*EXCERTO DA PÁGINA*
========================

Ricardo Macedo fez primeiro todo o trabalho de casa antes de se fazer ao mar, literalmente. "Dirigi-me ao IPL, a Peniche, que já fazia gin de algas, pão de algas e outros aproveitamentos", recorda o mentor do projeto. Foi assim que surgiu a marca Limodo Cais. "Porque toda a gente lhe chama limo, e o cais tem em si muita história: desembarcaram as caravelas, foi aqui que muitas foram feitas com madeira do Pinhal de Leiria.
O projeto visa a exploração sustentável dos recursos endógenos de São Martinho do Porto, abarcando uma componente pedagógica com os apanhadores: "Se o fizerem massivamente, daqui a uns anos acaba. É essa consciência que tentamos passar." E os apanhadores de limo são ainda muitos. Estima-se que haja 22 barcos dedicados a esta tarefa marinha. Depois de recolhidas as algas, o processo prossegue com a extração de ágar-ágar (ou agarose), uma substância que está presente na gelatina, por exemplo, e que provém de muitos tipos de alga. A de São Martinho é considerada de valor elevado, e por isso acaba por ser utilizada e procurada "por tudo o que são laboratórios mundiais", conta Ricardo.

========================

*ENUNCIADO 1*
Cite do excerto sobre o Limodo Cais o trecho que começa em "Ricardo Macedo fez" e segue até "Pinhal de Leiria.".
*ENUNCIADO 2*
Responda com base no excerto sobre o Limodo Cais:
(a) A que instituição se dirigiu Ricardo Macedo antes de avançar com o projeto?
(b) Quantos barcos se estima que estejam dedicados à apanha de limo?
(c) Que substância se extrai das algas depois de recolhidas?
*ENUNCIADO 3*
Traduza para inglês esta frase do excerto sobre o Limodo Cais: "Estima-se que haja 22 barcos dedicados a esta tarefa marinha."
Os itens não contam para este exercício.

========================

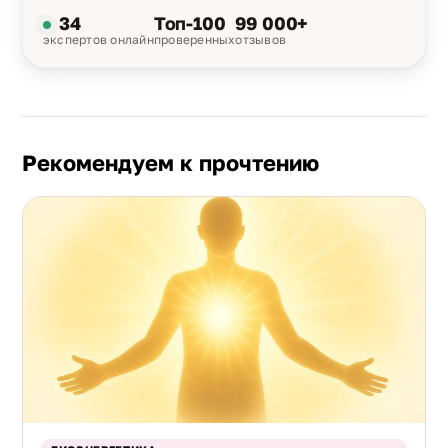
34
Топ-100
99 000+
экспертов онлайн
проверенных
отзывов
Рекомендуем к прочтению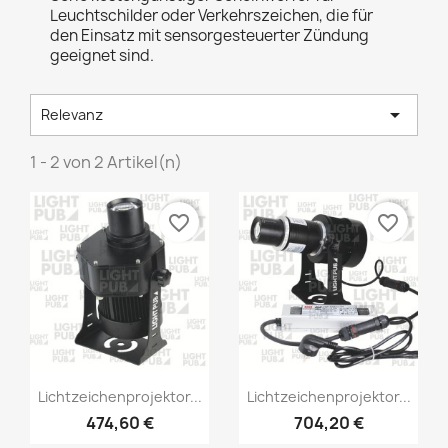
Leuchtschilder oder Verkehrszeichen, die für
den Einsatz mit sensorgesteuerter Zündung
geeignet sind.

Relevanz
1 - 2 von 2 Artikel(n)
favorite_border
favorite_border
Lichtzeichenprojektor...
Lichtzeichenprojektor...
474,60 €
704,20 €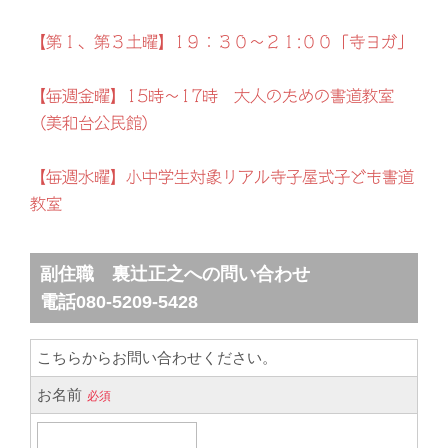
【第１、第３土曜】1９：３０～２１:００「寺ヨガ」
【毎週金曜】15時～17時 大人のための書道教室
（美和台公民館）
【毎週水曜】小中学生対象リアル寺子屋式子ども書道
教室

========================

*RESOLUÇÃO 1*
Ricardo Macedo fez primeiro todo o trabalho de casa antes de se fazer ao mar, literalmente. "Dirigi-me ao IPL, a Peniche, que já fazia gin de algas, pão de algas e outros aproveitamentos", recorda o mentor do projeto. Foi assim que surgiu a marca Limodo Cais. "Porque toda a gente lhe chama limo, e o cais tem em si muita história: desembarcaram as caravelas, foi aqui que muitas foram feitas com madeira do Pinhal de Leiria.

*RESOLUÇÃO 2*
(a) Ao IPL, em Peniche.
(b) Cerca de 22 barcos.
(c) Ágar-ágar, também chamado agarose.

*RESOLUÇÃO 3*
It is estimated that there are 22 boats dedicated to this marine task.